Wednesday, 04/29/2015 1:07:00 PM

Wednesday, April 29, 2015 1:07:00 PM

Post# of 727229
Exactly ask why you can. When you currently have control (KKR) you set up the structure that not only benefits you, but your shareholders too. So yes, they are setting up the newco to be a Special Acquisition Multi-Purpose Vehicle (SPV) with the amount of share structure necessary to get the future M$A plan done. That $ sign was no accident.

1. Issue voting preferreds to not only insure retail shareholders do not get in the way of the boards proposed execution, but allow the contract language to flow through on the promise of the board. i.e. terms are executed without interference by retailers.

2. Convert those shares to common shares on close of M$A. Pay back promised preferred dividends owed to holders. Tax-Free revenues and tax savings cash will be applied towards new equity structure in relation to dilution. Goal. Plus gain in pps when compared to revs vs O/S.

3. Issue new preferred shares to get the required funding to purchase new company and/or assets. Rinse,and Repeat.

Yes there will be dilution, but this Board gave KKR control because they must feel KKR's expertise in long-term growth of a future NYSE company was a godsend to battered and beaten down pre and post bankruptcy shareholders. Blackstone was a waste of $$$. KKR has much more experience and deep-pockets. They also agreed not to hedge or short our stock by them or any of their subs.

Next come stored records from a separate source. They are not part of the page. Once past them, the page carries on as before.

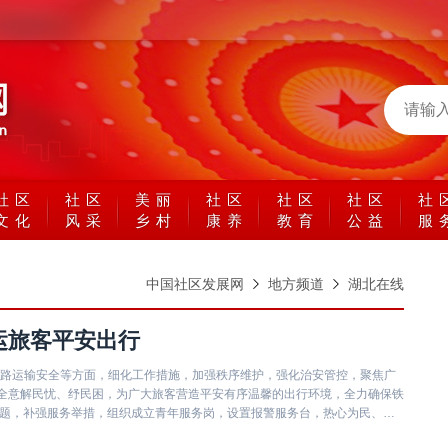
社区
社区
美丽
社区
社区
社区
社
文化
风采
乡村
康养
教育
公益
服
中国社区发展网
地方频道
湖北在线
春运旅客平安出行
铁路运输安全等方面，细化工作措施，加强秩序维护，强化治安管控，聚焦广
全意解民忧、纾民困，为广大旅客营造平安有序温馨的出行环境，全力确保铁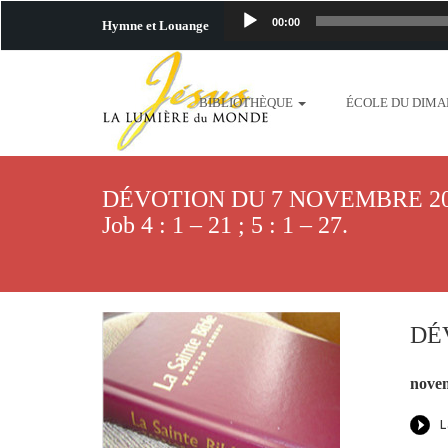
00:00
Hymne et Louange
http://www.lafo
BIBLIOTHÈQUE
ÉCOLE DU DIM
content/uploads/2018/06/b
http://www.lafoiapostolique.org/wp-c
DÉVOTION DU 7 NOVEMBRE 2021 
taime.mp3 http://www.lafoiapostolique
Job 4 : 1 – 21 ; 5 : 1 – 27.
plus-pres-de-toi.mp3 http:
content/uploads/2018/06/La
DÉV
http://www.lafoiapostolique.org/wp-con
novem
http://www.lafoiapostolique.org/wp-co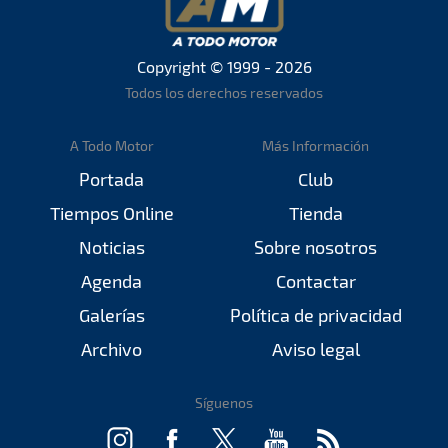
Copyright © 1999 - 2026
Todos los derechos reservados
A Todo Motor
Más Información
Portada
Club
Tiempos Online
Tienda
Noticias
Sobre nosotros
Agenda
Contactar
Galerías
Política de privacidad
Archivo
Aviso legal
Síguenos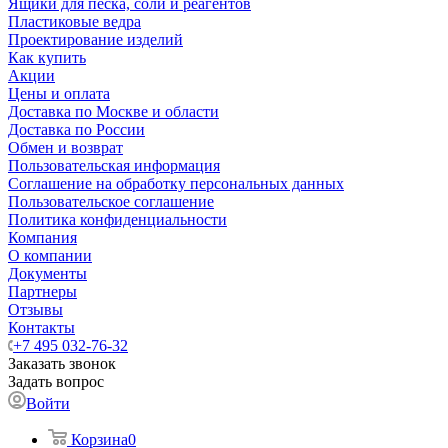
Ящики для песка, соли и реагентов
Пластиковые ведра
Проектирование изделий
Как купить
Акции
Цены и оплата
Доставка по Москве и области
Доставка по России
Обмен и возврат
Пользовательская информация
Соглашение на обработку персональных данных
Пользовательское соглашение
Политика конфиденциальности
Компания
О компании
Документы
Партнеры
Отзывы
Контакты
+7 495 032-76-32
Заказать звонок
Задать вопрос
Войти
Корзина
0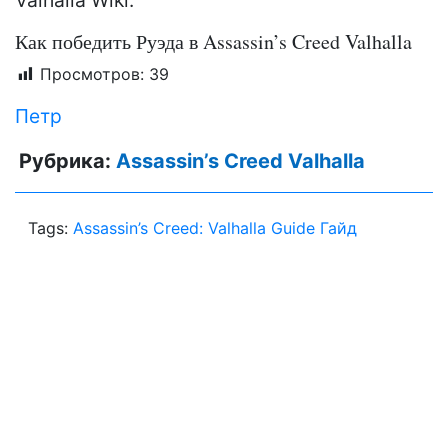
Valhalla Wiki.
Как победить Руэда в Assassin’s Creed Valhalla
Просмотров:
39
Петр
Рубрика:
Assassin’s Creed Valhalla
Tags:
Assassin’s Creed: Valhalla Guide Гайд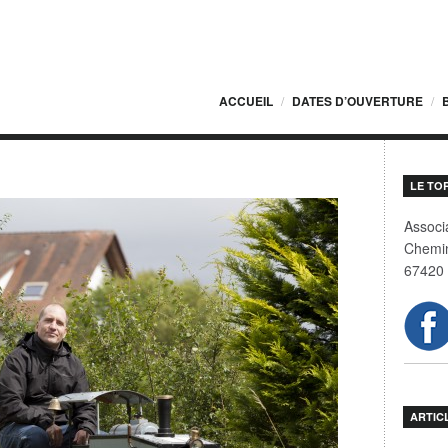
ACCUEIL
DATES D’OUVERTURE
LE TO
Associa
Chemin
67420 
ARTIC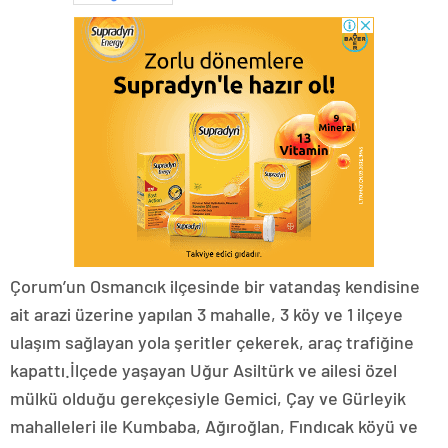
Çorum’un Osmancık ilçesinde bir vatandaş kendisine
ait arazi üzerine yapılan 3 mahalle, 3 köy ve 1 ilçeye
ulaşım sağlayan yola şeritler çekerek, araç trafiğine
kapattı.İlçede yaşayan Uğur Asiltürk ve ailesi özel
mülkü olduğu gerekçesiyle Gemici, Çay ve Gürleyik
mahalleleri ile Kumbaba, Ağıroğlan, Fındıcak köyü ve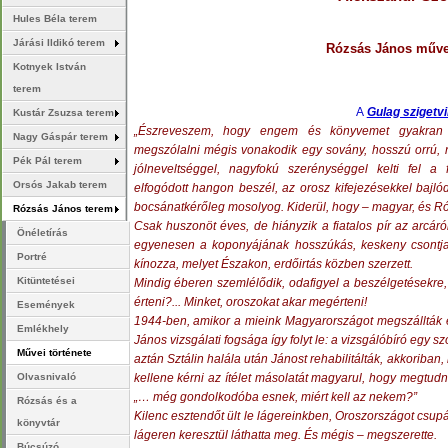
Hules Béla terem
Járási Ildikó terem
Rózsás János művei
Kotnyek István
terem
A
Gulag szigetv
Kustár Zsuzsa terem
„Észreveszem, hogy engem és könyvemet gyakran fi
Nagy Gáspár terem
megszólalni mégis vonakodik egy sovány, hosszú orrú, ny
Pék Pál terem
jólneveltséggel, nagyfokú szerénységgel kelti fel 
Orsós Jakab terem
elfogódott hangon beszél, az orosz kifejezésekkel bajló
bocsánatkérőleg mosolyog. Kiderül, hogy – magyar, és R
Rózsás János terem
Csak huszonöt éves, de hiányzik a fiatalos pír az arcáról
Önéletírás
egyenesen a koponyájának hosszúkás, keskeny csontjai
Portré
kínozza, melyet Északon, erdőirtás közben szerzett.
Kitüntetései
Mindig éberen szemlélődik, odafigyel a beszélgetésekre,
érteni?... Minket, oroszokat akar megérteni!
Események
1944-ben, amikor a mieink Magyarországot megszállták és 
Emlékhely
János vizsgálati fogsága így folyt le: a vizsgálóbíró egy 
Művei története
aztán Sztálin halála után Jánost rehabilitálták, akkoriba
kellene kérni az ítélet másolatát magyarul, hogy megtudná: 
Olvasnivaló
„… még gondolkodóba esnek, miért kell az nekem?”
Rózsás és a
Kilenc esztendőt ült le lágereinkben, Oroszországot csup
könyvtár
lágeren keresztül láthatta meg. És mégis – megszerette.
Búcsúzó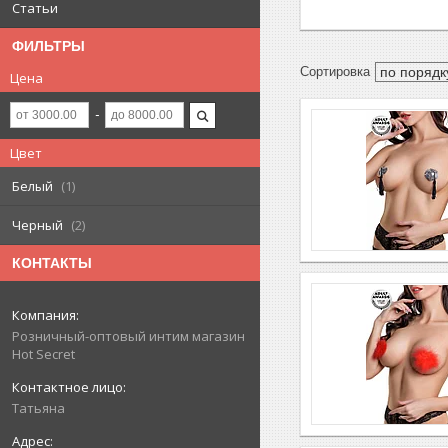
Статьи
ФИЛЬТРЫ
Цена
Цвет
Белый
1
Черный
2
КОНТАКТЫ
Розничный-оптовый интим магазин
Hot Secret
Татьяна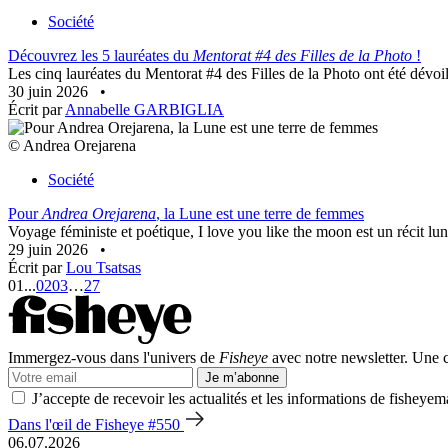
Société
Découvrez les 5 lauréates du
Mentorat #4 des Filles de la Photo
!
Les cinq lauréates du Mentorat #4 des Filles de la Photo ont été dévoil
30 juin 2026
•
Écrit par
Annabelle GARBIGLIA
© Andrea Orejarena
Société
Pour
Andrea Orejarena
, la Lune est une terre de femmes
Voyage féministe et poétique, I love you like the moon est un récit lun
29 juin 2026
•
Écrit par
Lou Tsatsas
01
...
02
03
…
27
Immergez-vous dans l'univers de
Fisheye
avec notre newsletter. Une co
Je m’abonne
J’accepte de recevoir les actualités et les informations de fisheyem
Dans l'œil de Fisheye #550
06.07.2026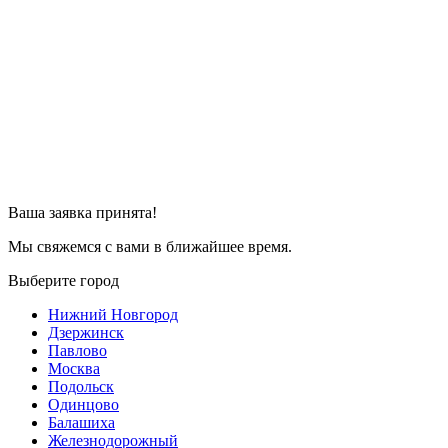
Ваша заявка принята!
Мы свяжемся с вами в ближайшее время.
Выберите город
Нижний Новгород
Дзержинск
Павлово
Москва
Подольск
Одинцово
Балашиха
Железнодорожный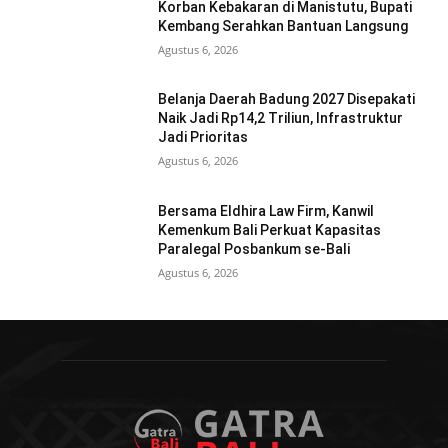
Korban Kebakaran di Manistutu, Bupati
Kembang Serahkan Bantuan Langsung
Agustus 6, 2026
Belanja Daerah Badung 2027 Disepakati
Naik Jadi Rp14,2 Triliun, Infrastruktur
Jadi Prioritas
Agustus 6, 2026
Bersama Eldhira Law Firm, Kanwil
Kemenkum Bali Perkuat Kapasitas
Paralegal Posbankum se-Bali
Agustus 6, 2026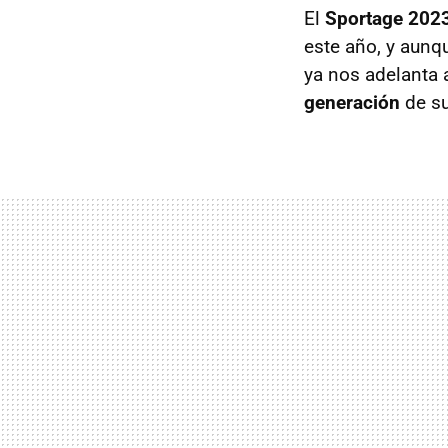
El
Sportage 202
este año, y aunqu
ya nos adelanta 
generación
de s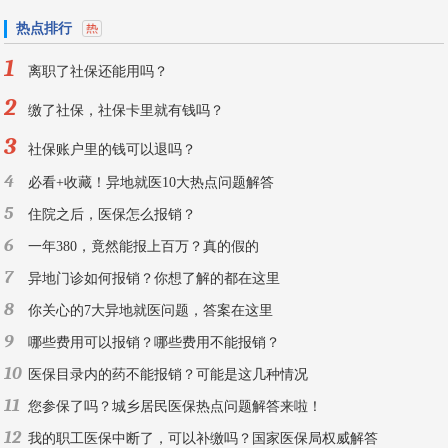
热点排行
1
离职了社保还能用吗？
2
缴了社保，社保卡里就有钱吗？
3
社保账户里的钱可以退吗？
4
必看+收藏！异地就医10大热点问题解答
5
住院之后，医保怎么报销？
6
一年380，竟然能报上百万？真的假的
7
异地门诊如何报销？你想了解的都在这里
8
你关心的7大异地就医问题，答案在这里
9
哪些费用可以报销？哪些费用不能报销？
10
医保目录内的药不能报销？可能是这几种情况
11
您参保了吗？城乡居民医保热点问题解答来啦！
12
我的职工医保中断了，可以补缴吗？国家医保局权威解答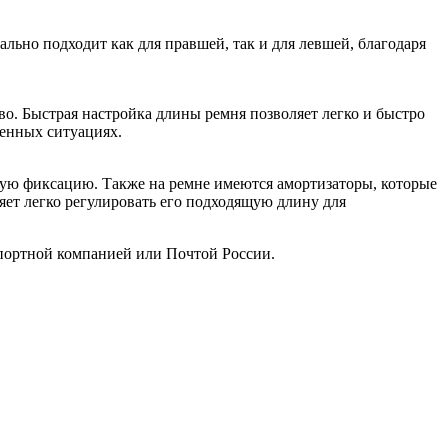
льно подходит как для правшей, так и для левшей, благодаря
о. Быстрая настройка длины ремня позволяет легко и быстро
ренных ситуациях.
ную фиксацию. Также на ремне имеются амортизаторы, которые
яет легко регулировать его подходящую длину для
нспортной компанией или Почтой России.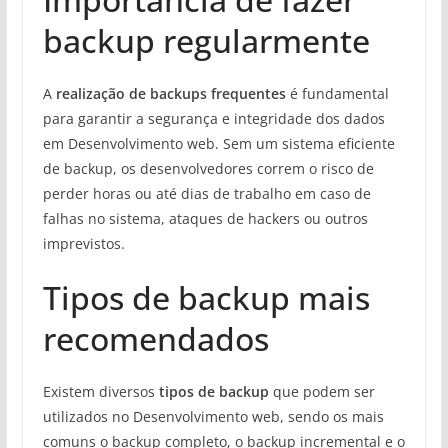
backup regularmente
A
realização de backups frequentes
é fundamental
para garantir a segurança e integridade dos dados
em Desenvolvimento web. Sem um sistema eficiente
de backup, os desenvolvedores correm o risco de
perder horas ou até dias de trabalho em caso de
falhas no sistema, ataques de hackers ou outros
imprevistos.
Tipos de backup mais
recomendados
Existem diversos
tipos de backup
que podem ser
utilizados no Desenvolvimento web, sendo os mais
comuns o backup completo, o backup incremental e o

Keep in mind to get on NYSE you must have the ability to issue 1 Billion equity shares. Washington corporations were locked in at 500k O/S. This is one of the main roadblocks to an uplisting.

I looked at the Capmark Financial annual report, while promising, I now believe it does not get us to where we need to be in terms of net revenues vs Issued equity, uplisting and last but certaintly not the least "a bank!" Currently Capmark can not be the first acquisition. We have their CEO/COO who have KKR/Centerbridge connections.

Banking is where this company needs to go. All the others typical subs of a well-established-profitable-dividend-paying hold co are just fodder. WMIH is most likely going back into the banking business and the releasing of the 27 Billion claim from the FDIC against the former estate of WMIH just cleared the way for the newco WMIHC Delaware to be qualified to purchase distressed assets (Bridge Banks, MBS) from the FDIC after the new rule change is "set in stone" and new purchasers are allowed to start purchasing the assets.

For all WMIH'ers "Life just changed for the better." 3 months from now this will be,a fun discussion.

Off to the Winery Tour. Can't forget my brown paperbag. Lol.